Une année ne s'était pas écoulée depuis le jour de son
entrée en apprentissage, lorsqu'une nuit, en septembre 1842, William
fut réveillé par sa mère. Son père se mourait, et il voulait réunir sa
famille autour de son lit pour un suprême adieu. Cet homme, préoccupé
toute sa vie d'acquérir des richesses, sentit, à cette heure ultime,
la vanité de son existence. Il tourna ses regards vers Dieu ;
dans une ardente prière, il confia le soin de sa femme et de ses
enfants au Père Céleste et lui abandonna son sort éternel.
Certainement cette scène funèbre impressionna
profondément ce gamin de quatorze ans. À partir de ce moment, William
s'intéressa davantage aux questions religieuses.

■ Problèmes à résoudre:
- A) D'après le récit sur la jeunesse de William, quel âge avait-il lors de la mort de son père ?
- B) Rédigez la suite du récit sur la jeunesse de William, à partir de sa dernière phrase.

■ Liste des entrées:
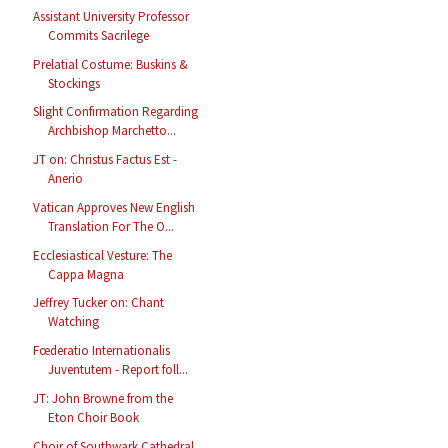
Assistant University Professor
Commits Sacrilege
Prelatial Costume: Buskins &
Stockings
Slight Confirmation Regarding
Archbishop Marchetto...
JT on: Christus Factus Est -
Anerio
Vatican Approves New English
Translation For The O...
Ecclesiastical Vesture: The
Cappa Magna
Jeffrey Tucker on: Chant
Watching
Fœderatio Internationalis
Juventutem - Report foll...
JT: John Browne from the
Eton Choir Book
Choir of Southwark Cathedral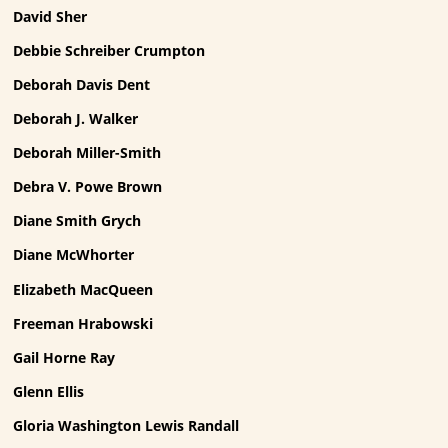
David Sher
Debbie Schreiber Crumpton
Deborah Davis Dent
Deborah J. Walker
Deborah Miller-Smith
Debra V. Powe Brown
Diane Smith Grych
Diane McWhorter
Elizabeth MacQueen
Freeman Hrabowski
Gail Horne Ray
Glenn Ellis
Gloria Washington Lewis Randall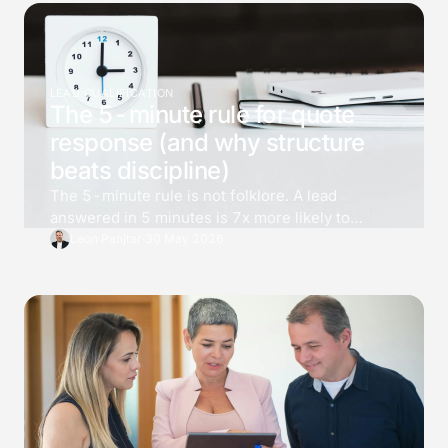
LEAD QUALIFICATION
The 5-minute rule for quote
response (and why structure
beats discipline)
The 5-minute rule is not folklore. A lead
answered in 5 minutes is 7x more likely to
qualify than one answered at 30, and 21x more
Leon Panjtar
·
30 May 2026
than one at an hour. Most teams know the
number and still cannot deliver it. The fix is not
effort, it is structure.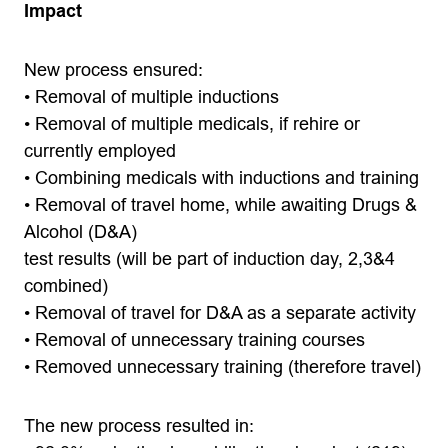
Impact
New process ensured:
• Removal of multiple inductions
• Removal of multiple medicals, if rehire or
currently employed
• Combining medicals with inductions and training
• Removal of travel home, while awaiting Drugs &
Alcohol (D&A)
test results (will be part of induction day, 2,3&4
combined)
• Removal of travel for D&A as a separate activity
• Removal of unnecessary training courses
• Removed unnecessary training (therefore travel)
The new process resulted in: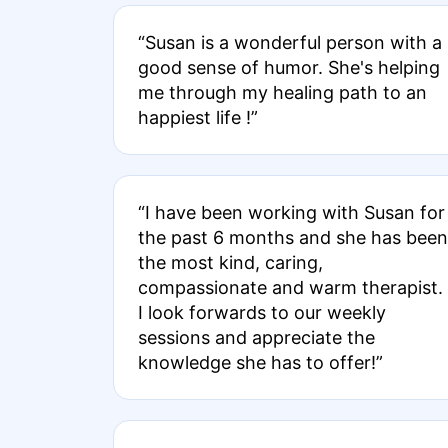
“Susan is a wonderful person with a
good sense of humor. She's helping
me through my healing path to an
happiest life !”
“I have been working with Susan for
the past 6 months and she has been
the most kind, caring,
compassionate and warm therapist.
I look forwards to our weekly
sessions and appreciate the
knowledge she has to offer!”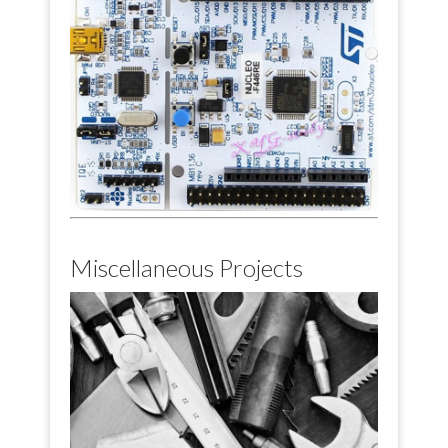
Miscellaneous Projects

■ Réponses numérotées:
- A) Il avait quatorze ans.

- B)
Le voici, pauvre et orphelin, souffrant surtout de ne
pouvoir aider sa mère et ses soeurs. Sa mère, combien il
l'aimait ! Une page, écrite par lui en 1893, nous en donnera une
idée :
J'ai eu une bonne mère. Si bonne, je l'ai souvent dit,
que tout ce que je sais de sa vie m'apparaît comme une contradiction
frappante de la doctrine de la corruption humaine. Dans ma jeunesse,
j'étais un chaud partisan de cette doctrine et, maintenant encore,
j'y crois ; mais pour ma mère, sa patience et son abnégation me
forcèrent à la considérer comme une exception à la règle générale.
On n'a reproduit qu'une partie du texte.